◆ **TASKS AND EXERCISES**
A – In the GMO policy article, list everything the "number one document" called for.
B – From the GMO policy article, return everything from "Han added that" down to "supporting the technology.", word for word.

◆ **DOCUMENT EXCERPT**

-----

China will continue to promote research into genetically modified crops while maintaining strict controls on safety of the technology, a top agriculture official said on Tuesday, underscoring Beijing's cautious approach toward biotechnology.
The comments came after a major policy document, known as the "number one document," called for strengthening of GMO research and safe management of the technology, as well as educating the public on the issue.
It was the first time that the document, released early each year and focusing on agriculture, had explicity addressed the increasingly fervent debate among the Chinese public around safety of GMO foods. That prompted speculation in local media about a possible shift in the government's position.
But Han Jun, deputy head of the Communist Party's office on rural affairs, said the new document was "consistent" with current policy on biotech.
The GMO debate had become a "social problem" and people needed a more objective understanding of the technology, he said.
China has poured billions of yuan into developing GMO seeds but has not dared to permit cultivation of biotech varieties of feed and food crops, citing consumer concerns over safety.
Its position is also thought to be impacting the approval for import of genetically modified crops, which faces long delays.
The government has already made some attempts to clear up worries about GMOs, launching a national media campaign last year.
But Han said that it remained an "extremely sensitive" issue for all of Chinese society. "It's a hot topic for everyone in their daily life."
While recognizing the problem of public perception, Chinese scientists are increasingly impatient with the government's approach.
"Scientists are in a hurry, companies are in a hurry, farmers are also in a hurry. But our government departments need to speed up," Huang Dafang, research fellow and former director of the Biotechnology Research Institute at China's Academy of Agricultural Sciences told reporters last week.
He also questioned why the government had stalled commercialisation of GMO crops.
"New strains are still not being approved. Is it because of safety? No, it's because of government process."
Han added that China follows international standards on safety and management of its biotech research in areas such as genetically modified rice and corn, and said that Beijing had no choice but to continue supporting the technology.
"China, a big country with 1.3 billion people and its agricultural development facing increasingly serious environmental constraints, cannot afford to fall behind in research of GMOs."

-----

◆ **Saved data entries**
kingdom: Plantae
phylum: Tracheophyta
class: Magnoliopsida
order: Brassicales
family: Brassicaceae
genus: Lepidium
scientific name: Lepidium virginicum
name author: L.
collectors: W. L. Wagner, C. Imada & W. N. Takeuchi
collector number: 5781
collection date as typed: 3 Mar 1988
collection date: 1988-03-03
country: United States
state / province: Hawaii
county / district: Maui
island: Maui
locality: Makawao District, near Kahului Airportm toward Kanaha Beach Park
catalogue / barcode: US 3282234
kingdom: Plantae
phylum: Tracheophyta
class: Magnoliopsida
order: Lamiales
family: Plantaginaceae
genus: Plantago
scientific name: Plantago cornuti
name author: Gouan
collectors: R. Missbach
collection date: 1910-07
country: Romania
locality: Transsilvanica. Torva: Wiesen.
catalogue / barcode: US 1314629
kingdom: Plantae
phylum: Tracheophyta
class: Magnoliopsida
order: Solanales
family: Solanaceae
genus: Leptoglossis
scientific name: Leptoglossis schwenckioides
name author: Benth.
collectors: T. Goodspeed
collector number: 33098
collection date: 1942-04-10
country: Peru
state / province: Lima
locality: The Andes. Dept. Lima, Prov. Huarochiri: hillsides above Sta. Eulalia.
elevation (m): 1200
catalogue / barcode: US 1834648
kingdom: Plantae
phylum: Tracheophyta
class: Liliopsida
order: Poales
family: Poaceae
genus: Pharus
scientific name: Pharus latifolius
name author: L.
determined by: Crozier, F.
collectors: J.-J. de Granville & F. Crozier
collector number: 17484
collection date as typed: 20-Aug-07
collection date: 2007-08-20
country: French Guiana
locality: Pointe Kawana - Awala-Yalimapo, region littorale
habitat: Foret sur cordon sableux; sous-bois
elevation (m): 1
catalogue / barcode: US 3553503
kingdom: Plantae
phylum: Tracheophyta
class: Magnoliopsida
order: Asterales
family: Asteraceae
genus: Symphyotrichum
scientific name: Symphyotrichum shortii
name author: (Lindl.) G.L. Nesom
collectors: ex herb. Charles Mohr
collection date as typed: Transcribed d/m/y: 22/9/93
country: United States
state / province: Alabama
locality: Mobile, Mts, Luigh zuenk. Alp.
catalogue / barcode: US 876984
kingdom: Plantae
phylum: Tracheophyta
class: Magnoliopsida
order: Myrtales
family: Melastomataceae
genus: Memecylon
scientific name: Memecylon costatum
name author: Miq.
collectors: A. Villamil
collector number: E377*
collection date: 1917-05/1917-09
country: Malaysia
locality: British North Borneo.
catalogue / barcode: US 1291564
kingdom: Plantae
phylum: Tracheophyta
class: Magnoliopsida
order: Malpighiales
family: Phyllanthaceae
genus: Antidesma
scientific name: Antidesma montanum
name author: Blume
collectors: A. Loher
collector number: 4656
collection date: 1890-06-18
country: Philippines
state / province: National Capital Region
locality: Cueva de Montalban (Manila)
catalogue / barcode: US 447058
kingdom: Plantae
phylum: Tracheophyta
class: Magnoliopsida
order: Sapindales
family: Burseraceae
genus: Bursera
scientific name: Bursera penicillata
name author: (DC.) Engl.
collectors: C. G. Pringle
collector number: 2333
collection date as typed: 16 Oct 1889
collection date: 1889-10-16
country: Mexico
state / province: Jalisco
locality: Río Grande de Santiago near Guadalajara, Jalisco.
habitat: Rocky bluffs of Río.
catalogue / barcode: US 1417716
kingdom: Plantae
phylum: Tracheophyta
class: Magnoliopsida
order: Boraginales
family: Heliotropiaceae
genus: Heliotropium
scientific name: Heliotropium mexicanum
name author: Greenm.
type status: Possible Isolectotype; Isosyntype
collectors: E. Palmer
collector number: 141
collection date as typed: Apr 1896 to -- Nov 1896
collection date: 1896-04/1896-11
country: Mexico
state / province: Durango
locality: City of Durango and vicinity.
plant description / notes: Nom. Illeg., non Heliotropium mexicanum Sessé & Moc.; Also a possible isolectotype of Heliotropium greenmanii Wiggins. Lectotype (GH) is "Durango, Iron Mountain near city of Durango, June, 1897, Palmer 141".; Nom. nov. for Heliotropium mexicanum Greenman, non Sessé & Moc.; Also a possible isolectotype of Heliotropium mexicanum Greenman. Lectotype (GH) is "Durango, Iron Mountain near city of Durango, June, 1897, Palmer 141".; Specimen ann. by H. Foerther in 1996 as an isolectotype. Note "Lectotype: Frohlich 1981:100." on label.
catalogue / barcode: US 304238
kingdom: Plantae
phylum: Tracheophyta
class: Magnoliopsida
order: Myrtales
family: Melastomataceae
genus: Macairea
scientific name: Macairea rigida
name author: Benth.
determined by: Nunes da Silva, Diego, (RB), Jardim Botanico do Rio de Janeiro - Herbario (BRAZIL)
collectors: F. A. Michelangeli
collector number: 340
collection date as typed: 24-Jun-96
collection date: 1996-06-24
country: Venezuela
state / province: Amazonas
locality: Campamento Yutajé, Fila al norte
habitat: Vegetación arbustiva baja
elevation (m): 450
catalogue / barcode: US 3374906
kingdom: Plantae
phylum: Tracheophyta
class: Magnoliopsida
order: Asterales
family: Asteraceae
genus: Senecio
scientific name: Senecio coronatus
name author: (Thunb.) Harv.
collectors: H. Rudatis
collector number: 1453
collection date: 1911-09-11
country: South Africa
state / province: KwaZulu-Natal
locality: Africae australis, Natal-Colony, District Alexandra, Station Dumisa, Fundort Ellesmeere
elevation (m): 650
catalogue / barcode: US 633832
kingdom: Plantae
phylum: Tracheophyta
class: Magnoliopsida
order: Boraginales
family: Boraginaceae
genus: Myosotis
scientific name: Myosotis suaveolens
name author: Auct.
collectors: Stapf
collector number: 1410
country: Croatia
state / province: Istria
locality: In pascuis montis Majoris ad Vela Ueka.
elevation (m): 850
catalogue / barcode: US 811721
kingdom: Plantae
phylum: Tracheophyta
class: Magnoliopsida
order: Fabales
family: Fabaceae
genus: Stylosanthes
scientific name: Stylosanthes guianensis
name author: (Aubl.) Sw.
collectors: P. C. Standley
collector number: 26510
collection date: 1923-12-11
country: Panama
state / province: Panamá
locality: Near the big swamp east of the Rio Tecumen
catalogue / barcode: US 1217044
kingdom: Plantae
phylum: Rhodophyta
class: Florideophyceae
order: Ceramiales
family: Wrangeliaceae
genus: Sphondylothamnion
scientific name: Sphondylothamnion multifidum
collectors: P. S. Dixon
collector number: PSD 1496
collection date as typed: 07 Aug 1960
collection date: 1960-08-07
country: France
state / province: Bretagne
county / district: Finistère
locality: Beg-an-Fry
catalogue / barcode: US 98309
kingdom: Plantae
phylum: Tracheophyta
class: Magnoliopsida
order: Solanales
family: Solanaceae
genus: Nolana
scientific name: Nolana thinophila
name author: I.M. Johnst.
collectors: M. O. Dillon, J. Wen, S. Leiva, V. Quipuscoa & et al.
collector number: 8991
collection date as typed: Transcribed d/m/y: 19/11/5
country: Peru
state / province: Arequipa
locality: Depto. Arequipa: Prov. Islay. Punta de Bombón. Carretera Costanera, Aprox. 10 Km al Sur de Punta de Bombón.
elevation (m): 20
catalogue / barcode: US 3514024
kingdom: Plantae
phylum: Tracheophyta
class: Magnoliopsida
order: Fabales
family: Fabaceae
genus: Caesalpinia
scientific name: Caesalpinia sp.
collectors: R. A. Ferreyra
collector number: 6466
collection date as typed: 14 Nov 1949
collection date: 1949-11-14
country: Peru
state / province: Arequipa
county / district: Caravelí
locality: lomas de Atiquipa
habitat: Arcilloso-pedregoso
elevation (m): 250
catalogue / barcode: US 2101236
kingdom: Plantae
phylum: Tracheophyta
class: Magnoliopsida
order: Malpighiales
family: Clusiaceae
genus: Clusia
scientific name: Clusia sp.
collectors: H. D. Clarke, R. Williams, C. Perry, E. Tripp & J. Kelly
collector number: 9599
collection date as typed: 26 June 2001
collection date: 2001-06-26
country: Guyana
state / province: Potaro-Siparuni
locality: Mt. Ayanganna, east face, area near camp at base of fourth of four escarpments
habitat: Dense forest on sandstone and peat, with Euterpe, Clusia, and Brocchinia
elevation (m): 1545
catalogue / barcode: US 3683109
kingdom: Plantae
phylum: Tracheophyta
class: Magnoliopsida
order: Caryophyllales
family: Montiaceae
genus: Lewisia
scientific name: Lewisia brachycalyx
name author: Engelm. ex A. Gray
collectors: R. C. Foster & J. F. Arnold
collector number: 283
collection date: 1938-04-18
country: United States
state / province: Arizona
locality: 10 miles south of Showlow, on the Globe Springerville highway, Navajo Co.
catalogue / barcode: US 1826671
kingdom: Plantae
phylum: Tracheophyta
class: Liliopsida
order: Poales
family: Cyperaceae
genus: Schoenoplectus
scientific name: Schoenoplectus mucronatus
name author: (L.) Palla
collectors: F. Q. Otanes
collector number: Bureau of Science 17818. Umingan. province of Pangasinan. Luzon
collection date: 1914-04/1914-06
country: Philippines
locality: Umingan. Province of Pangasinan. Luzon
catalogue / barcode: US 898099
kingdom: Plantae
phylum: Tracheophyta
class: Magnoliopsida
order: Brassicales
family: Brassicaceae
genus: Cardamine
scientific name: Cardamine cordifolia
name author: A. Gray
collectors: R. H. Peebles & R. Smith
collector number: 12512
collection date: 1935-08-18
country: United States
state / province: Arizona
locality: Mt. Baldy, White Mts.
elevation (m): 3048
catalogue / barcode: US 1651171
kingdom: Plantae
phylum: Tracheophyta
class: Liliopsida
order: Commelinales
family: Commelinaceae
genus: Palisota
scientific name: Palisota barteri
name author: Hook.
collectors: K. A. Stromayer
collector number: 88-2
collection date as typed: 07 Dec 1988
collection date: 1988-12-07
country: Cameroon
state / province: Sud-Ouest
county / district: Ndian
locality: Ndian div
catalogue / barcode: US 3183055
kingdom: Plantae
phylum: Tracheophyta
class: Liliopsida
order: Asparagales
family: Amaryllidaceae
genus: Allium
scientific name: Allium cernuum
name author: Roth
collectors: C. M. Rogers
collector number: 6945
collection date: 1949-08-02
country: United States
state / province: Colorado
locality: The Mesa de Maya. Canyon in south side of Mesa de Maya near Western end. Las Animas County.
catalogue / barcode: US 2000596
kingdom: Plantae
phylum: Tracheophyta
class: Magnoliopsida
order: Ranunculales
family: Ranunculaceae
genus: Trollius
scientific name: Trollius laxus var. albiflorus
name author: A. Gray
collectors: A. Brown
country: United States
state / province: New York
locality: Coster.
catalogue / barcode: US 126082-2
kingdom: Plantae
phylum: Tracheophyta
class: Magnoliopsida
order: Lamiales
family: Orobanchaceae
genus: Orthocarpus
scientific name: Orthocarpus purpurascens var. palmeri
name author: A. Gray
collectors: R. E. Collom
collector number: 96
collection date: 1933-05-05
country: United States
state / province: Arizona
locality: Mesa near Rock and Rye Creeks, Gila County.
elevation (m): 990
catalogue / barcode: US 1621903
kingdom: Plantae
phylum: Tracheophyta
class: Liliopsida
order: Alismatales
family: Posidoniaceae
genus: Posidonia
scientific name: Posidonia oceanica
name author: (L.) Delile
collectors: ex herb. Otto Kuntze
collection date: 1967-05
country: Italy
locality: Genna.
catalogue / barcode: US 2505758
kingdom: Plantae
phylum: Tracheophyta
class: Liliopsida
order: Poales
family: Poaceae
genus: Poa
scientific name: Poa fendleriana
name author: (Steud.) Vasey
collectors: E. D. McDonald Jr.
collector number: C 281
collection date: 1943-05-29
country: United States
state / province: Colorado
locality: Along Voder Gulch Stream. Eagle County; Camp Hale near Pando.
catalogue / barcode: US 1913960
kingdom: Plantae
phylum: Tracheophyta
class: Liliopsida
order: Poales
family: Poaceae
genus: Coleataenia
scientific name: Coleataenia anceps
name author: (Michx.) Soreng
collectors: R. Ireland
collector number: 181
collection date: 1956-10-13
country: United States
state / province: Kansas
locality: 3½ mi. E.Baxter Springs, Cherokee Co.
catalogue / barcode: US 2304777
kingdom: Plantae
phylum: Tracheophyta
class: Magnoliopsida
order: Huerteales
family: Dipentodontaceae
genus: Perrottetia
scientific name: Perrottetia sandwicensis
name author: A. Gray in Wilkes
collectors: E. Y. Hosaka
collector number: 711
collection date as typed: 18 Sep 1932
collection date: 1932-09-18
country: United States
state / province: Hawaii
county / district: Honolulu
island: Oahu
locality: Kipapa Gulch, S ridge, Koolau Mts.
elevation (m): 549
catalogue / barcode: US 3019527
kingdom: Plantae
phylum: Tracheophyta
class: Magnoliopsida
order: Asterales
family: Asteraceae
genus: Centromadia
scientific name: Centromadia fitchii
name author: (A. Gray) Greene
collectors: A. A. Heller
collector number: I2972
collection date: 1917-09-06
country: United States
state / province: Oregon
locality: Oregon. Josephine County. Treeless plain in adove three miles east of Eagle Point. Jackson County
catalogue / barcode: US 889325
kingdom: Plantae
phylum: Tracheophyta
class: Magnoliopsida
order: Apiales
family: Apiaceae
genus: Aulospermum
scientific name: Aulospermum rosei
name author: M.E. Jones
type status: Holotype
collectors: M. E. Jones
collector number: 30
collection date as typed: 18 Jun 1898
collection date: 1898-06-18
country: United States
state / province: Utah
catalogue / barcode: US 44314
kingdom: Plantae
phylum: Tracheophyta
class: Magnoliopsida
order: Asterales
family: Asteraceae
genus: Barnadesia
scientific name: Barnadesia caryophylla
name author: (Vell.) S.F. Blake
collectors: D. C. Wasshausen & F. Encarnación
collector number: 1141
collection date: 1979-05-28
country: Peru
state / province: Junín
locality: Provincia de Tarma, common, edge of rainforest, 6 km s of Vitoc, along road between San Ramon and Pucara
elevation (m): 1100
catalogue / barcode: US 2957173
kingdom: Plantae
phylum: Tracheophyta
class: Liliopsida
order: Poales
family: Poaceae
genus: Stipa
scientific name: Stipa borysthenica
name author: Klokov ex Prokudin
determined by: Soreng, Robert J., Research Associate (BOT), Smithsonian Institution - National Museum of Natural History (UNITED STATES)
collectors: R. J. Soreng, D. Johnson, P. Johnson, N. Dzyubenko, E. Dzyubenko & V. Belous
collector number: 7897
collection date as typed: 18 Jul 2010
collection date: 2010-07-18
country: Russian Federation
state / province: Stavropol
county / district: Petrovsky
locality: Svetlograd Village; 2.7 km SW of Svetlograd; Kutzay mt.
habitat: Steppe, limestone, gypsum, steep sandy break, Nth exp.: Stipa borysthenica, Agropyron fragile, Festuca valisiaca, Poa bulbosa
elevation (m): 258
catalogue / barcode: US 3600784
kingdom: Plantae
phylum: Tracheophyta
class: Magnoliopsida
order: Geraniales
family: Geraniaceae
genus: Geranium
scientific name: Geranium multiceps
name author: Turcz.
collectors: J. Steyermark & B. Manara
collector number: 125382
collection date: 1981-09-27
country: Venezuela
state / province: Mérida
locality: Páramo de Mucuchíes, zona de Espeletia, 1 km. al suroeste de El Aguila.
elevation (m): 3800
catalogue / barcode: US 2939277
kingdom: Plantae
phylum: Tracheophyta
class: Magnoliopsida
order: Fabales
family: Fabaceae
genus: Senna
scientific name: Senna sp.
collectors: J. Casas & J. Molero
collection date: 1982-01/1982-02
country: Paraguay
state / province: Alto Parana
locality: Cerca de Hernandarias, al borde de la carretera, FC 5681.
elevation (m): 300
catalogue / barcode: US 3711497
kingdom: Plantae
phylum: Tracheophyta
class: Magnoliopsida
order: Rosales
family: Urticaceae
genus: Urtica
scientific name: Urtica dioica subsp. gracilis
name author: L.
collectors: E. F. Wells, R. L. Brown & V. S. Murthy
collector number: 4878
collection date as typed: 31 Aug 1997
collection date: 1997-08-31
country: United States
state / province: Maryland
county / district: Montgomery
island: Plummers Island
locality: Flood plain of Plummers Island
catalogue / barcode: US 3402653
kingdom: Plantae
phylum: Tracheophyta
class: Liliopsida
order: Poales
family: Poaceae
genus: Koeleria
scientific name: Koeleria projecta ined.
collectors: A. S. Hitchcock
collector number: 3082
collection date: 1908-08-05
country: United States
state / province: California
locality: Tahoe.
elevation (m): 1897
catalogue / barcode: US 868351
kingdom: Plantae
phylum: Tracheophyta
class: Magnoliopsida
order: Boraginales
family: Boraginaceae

-----

◆ **EXERCISE RESPONSES**
A –
- Strengthening of GMO research
- Safe management of the technology
- Educating the public on the issue

B –
Han added that China follows international standards on safety and management of its biotech research in areas such as genetically modified rice and corn, and said that Beijing had no choice but to continue supporting the technology.